Bangladeş ve Myanmar, Aralık ayında Arakanlı Müslümanların ülkelerine geri dönüşünü öngören bir anlaşma yapmıştı.
Arakan’da yaşanan insani dram
Myanmar ordusu, uzun zamandan bu yana Arakanlı Müslümanları yerlerinden sürme ve tedhiş faaliyetleri uyguluyor.
Birleşmiş Milletler (BM) tarafından kurulan Uluslararası Myanmar Bağımsız Araştırma Misyonu, Myanmar Genelkurmay Başkanı Min Aung Hlaing’in de aralarında bulunduğu üst düzey ordu mensuplarının Arakanlı Müslümanlara yaptığı soykırım nedeniyle Uluslararası Ceza Mahkemesinde (UCM) yargılanmasını istemişti.
Myanmar’da 1970’lerden bu yana zulüm ve sistematik baskıya uğrayan Arakan Müslümanlarının nüfusun büyük çoğunluğu, topraklarını terk ederek bölge ülkelere göç etti.
Ülkede 1982’de kabul edilen yasayla vatandaşlık haklarını kaybeden Arakanlı Müslümanlar, “devletsiz” sayılıyor.
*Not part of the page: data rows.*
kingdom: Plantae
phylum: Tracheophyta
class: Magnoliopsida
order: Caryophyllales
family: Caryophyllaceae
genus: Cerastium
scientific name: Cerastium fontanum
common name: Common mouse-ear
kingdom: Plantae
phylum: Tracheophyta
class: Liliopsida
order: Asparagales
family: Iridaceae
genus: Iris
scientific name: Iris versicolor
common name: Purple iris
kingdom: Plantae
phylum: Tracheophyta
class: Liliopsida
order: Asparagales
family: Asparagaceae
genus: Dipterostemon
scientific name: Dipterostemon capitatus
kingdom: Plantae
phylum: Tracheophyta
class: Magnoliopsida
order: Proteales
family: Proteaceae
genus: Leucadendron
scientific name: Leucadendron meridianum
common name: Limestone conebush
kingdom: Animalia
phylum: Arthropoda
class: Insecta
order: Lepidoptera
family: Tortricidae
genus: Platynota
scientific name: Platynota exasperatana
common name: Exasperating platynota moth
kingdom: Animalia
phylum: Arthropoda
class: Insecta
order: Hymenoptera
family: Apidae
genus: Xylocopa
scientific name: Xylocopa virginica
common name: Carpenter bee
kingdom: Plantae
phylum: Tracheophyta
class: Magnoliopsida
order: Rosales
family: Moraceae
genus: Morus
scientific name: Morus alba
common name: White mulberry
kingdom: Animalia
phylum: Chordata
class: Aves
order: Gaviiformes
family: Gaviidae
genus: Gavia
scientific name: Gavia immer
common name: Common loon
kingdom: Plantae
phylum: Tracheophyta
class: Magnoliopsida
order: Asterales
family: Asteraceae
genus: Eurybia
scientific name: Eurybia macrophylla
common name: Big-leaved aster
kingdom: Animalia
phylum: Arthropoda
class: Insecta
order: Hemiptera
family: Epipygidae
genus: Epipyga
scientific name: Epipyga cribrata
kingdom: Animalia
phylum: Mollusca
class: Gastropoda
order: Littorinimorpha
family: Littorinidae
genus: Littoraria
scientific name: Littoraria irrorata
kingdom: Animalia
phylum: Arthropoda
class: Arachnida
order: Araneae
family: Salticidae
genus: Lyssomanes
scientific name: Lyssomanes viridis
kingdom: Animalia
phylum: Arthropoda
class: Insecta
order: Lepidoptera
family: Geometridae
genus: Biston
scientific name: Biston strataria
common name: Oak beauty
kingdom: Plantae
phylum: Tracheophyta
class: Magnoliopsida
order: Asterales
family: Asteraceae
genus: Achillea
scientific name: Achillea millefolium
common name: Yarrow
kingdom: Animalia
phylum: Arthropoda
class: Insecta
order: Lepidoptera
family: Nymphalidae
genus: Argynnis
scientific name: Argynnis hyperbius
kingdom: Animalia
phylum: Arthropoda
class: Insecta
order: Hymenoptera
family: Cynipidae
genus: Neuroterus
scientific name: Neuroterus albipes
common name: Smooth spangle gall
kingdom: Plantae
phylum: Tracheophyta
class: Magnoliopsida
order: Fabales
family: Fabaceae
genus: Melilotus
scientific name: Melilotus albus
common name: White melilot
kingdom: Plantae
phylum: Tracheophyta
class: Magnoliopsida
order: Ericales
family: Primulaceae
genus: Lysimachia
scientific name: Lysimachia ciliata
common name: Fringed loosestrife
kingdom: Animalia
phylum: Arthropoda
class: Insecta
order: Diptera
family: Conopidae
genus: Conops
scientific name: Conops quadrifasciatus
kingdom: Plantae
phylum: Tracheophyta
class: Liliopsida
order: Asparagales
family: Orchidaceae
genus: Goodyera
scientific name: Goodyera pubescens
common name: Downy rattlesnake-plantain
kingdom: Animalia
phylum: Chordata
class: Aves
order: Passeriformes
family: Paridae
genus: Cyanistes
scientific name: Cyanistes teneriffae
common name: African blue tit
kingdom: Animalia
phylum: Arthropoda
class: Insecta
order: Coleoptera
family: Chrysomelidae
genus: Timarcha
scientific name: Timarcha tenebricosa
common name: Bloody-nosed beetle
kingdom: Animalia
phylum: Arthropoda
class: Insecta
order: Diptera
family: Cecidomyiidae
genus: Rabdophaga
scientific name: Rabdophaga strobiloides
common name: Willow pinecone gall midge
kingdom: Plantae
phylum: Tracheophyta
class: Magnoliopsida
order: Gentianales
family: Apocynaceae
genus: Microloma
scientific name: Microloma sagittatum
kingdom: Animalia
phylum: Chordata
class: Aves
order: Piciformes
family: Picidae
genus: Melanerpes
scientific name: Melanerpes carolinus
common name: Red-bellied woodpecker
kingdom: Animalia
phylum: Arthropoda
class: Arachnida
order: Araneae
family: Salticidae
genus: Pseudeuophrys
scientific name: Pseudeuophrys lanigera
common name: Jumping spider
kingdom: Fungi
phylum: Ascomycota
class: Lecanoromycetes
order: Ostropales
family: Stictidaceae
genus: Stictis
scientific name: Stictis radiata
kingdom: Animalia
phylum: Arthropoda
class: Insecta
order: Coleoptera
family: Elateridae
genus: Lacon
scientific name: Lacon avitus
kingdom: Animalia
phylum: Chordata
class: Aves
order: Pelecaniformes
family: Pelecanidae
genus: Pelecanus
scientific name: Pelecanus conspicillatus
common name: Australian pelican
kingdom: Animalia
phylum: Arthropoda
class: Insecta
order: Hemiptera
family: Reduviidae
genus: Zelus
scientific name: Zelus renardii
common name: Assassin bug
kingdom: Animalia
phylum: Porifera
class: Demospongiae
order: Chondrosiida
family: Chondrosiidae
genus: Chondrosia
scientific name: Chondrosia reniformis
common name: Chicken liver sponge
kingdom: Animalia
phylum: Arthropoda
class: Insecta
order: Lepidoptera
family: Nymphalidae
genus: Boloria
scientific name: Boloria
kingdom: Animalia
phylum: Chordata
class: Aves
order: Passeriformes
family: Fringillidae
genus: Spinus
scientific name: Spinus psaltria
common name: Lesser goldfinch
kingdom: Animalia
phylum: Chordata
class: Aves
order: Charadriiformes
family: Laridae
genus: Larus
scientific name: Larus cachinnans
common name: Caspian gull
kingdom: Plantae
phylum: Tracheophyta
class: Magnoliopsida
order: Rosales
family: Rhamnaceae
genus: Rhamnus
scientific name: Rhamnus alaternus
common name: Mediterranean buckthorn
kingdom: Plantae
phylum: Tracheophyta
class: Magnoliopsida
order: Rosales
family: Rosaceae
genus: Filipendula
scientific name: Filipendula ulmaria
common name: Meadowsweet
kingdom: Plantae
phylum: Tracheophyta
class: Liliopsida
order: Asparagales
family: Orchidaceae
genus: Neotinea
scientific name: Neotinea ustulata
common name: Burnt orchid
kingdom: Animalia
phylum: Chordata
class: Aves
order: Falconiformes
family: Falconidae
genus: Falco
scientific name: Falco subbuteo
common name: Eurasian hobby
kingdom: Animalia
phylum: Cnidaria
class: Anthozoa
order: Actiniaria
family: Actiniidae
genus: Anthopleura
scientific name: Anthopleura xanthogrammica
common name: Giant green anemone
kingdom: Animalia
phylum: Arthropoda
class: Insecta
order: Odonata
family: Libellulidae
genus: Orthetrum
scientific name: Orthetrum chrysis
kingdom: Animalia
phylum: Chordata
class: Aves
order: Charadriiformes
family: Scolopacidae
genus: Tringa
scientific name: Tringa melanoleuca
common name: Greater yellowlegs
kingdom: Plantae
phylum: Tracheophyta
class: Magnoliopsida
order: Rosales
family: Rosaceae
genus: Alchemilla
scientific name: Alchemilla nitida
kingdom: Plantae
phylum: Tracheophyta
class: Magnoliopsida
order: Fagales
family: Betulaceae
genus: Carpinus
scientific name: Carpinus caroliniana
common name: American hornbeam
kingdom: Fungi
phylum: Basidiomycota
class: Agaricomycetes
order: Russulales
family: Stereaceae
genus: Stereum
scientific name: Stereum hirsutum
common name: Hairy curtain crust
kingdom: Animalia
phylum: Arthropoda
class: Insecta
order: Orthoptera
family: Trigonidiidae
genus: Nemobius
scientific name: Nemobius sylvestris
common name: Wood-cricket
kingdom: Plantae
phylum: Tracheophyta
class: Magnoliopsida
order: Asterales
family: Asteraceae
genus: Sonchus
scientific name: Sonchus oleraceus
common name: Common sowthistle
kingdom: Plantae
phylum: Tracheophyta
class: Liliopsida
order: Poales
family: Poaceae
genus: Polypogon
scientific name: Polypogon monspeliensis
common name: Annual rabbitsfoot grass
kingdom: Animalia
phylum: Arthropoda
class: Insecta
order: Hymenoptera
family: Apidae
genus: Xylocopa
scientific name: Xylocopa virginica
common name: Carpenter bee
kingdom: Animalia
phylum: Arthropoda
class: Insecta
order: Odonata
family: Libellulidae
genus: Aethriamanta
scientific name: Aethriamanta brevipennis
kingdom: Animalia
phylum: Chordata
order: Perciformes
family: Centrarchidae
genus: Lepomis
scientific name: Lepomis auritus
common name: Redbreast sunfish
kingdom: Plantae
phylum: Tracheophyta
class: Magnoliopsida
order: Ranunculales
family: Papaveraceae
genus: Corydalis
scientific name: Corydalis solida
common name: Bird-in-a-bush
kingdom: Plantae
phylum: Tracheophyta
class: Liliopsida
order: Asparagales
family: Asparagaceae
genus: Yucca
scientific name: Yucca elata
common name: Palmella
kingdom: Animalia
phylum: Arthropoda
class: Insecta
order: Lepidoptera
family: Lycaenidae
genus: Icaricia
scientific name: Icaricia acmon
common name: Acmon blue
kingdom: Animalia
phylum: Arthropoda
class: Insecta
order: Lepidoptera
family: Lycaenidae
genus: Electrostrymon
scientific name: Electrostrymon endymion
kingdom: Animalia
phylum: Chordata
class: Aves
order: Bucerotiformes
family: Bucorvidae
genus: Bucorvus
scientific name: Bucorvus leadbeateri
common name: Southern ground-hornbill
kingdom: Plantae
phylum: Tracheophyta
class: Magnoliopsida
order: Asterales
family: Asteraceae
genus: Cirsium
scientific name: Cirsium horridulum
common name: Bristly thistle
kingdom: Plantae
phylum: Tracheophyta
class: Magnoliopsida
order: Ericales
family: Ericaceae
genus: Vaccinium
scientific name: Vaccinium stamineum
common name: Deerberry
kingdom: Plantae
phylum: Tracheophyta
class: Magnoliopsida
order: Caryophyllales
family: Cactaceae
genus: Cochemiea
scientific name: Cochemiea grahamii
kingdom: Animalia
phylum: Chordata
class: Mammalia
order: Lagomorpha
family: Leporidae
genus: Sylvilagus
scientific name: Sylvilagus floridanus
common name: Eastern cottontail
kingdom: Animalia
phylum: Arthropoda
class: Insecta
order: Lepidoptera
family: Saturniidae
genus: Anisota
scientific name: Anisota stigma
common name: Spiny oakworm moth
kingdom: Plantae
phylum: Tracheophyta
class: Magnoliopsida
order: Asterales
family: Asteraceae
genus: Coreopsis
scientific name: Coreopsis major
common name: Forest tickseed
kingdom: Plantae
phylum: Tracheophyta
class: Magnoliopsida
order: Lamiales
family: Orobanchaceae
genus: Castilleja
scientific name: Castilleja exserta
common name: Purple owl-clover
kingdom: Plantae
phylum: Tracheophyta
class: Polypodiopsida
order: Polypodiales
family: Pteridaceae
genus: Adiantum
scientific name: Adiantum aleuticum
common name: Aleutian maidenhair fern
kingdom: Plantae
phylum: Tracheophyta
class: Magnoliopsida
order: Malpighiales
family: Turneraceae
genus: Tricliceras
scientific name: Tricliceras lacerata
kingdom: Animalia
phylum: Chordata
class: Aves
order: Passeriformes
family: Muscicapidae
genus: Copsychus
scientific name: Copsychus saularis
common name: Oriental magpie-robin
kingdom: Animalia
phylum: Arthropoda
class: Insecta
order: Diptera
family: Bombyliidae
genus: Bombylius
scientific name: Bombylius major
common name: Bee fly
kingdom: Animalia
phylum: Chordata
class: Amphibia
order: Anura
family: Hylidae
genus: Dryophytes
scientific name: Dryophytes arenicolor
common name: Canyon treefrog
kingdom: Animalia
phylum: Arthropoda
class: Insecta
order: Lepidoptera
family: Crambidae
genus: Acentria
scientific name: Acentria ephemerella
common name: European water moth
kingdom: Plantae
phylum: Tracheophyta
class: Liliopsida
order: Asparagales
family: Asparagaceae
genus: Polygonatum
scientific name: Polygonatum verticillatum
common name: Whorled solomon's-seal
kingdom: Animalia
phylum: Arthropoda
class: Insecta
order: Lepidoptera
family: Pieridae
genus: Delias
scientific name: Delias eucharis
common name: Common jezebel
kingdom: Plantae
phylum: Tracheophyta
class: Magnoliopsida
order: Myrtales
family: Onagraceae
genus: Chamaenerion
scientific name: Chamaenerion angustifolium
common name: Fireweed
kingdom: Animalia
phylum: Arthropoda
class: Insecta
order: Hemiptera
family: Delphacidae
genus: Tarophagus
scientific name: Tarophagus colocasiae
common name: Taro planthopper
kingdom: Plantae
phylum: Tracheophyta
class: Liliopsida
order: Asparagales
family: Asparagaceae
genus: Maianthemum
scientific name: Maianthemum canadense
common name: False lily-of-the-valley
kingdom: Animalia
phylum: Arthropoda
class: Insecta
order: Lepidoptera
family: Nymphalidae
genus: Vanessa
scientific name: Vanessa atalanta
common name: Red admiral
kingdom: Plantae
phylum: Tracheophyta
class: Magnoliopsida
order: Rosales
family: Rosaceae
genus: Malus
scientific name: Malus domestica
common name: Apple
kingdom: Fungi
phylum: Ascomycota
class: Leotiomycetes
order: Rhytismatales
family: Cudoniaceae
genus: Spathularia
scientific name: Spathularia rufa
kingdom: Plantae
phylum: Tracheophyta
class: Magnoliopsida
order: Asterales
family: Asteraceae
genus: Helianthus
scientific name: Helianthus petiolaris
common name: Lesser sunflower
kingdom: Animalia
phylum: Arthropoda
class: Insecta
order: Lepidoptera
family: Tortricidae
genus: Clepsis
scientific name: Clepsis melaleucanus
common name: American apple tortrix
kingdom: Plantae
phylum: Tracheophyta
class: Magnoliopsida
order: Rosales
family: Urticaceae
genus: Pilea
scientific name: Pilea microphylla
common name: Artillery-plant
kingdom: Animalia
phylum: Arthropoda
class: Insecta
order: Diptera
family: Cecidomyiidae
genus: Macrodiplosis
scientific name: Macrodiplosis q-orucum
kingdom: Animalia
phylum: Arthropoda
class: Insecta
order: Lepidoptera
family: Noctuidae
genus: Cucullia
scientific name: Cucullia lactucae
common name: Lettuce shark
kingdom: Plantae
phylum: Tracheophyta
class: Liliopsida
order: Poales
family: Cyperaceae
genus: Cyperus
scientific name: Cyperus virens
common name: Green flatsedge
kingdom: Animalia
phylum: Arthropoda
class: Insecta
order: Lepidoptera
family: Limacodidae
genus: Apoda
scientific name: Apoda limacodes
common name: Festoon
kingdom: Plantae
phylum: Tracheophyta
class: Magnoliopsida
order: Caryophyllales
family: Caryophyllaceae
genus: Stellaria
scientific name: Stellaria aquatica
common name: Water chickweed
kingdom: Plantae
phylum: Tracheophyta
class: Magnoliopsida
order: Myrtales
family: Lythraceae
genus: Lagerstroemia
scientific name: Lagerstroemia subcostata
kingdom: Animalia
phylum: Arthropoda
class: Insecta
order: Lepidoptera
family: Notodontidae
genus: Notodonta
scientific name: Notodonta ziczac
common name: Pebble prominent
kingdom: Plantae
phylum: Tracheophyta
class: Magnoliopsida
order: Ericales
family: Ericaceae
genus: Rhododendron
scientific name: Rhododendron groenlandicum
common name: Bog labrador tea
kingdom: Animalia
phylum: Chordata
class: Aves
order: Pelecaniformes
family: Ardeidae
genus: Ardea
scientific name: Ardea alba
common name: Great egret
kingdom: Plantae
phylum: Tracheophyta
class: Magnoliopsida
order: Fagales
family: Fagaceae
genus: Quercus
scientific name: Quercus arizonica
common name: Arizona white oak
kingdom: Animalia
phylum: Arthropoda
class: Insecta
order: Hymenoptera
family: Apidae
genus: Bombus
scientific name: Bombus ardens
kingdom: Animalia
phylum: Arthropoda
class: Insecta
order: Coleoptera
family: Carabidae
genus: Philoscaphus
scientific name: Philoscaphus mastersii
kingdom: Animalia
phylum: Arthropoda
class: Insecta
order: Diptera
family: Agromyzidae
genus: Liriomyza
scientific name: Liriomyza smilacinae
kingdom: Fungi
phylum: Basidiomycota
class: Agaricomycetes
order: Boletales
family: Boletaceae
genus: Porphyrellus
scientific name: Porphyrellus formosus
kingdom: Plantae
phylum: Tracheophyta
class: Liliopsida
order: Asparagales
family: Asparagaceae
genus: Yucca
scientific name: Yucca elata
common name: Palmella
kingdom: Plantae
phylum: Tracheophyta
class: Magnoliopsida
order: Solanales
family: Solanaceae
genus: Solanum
BM tarafından “eziyet gören dini azınlık” olarak kabul edilen Arakanlı Müslümanlar, hem şiddet olaylarına hem de yasal, ekonomik ve toplumsal ayrımcılığa maruz kalıyor.
Arakan’da 2012’de Budistler ile Müslümanlar arasında çatışmalar çıkmış, olaylarda çoğu Müslüman binlerce kişi katledilmiş, yüzlerce ev ve iş yeri ateşe verilmişti.
Arakan’daki sınır karakollarına 25 Ağustos 2017’de düzenlenen eş zamanlı saldırıları gerekçe gösteren Myanmar ordusu ve Budist milliyetçiler, kitlesel şiddet eylemlerini başlatmış ve 10 bine yakın kişiyi katletmişti.
Etnik temizliğe dönüşen saldırılarda 350’den fazla köy, ordu ve fanatik Budistler tarafından yok edilirken, 700 binden fazla Arakanlı Müslüman dağlık bölgeler, nehir ya da deniz üzerinden komşu Bangladeş’e sığınmak zorunda kalmıştı.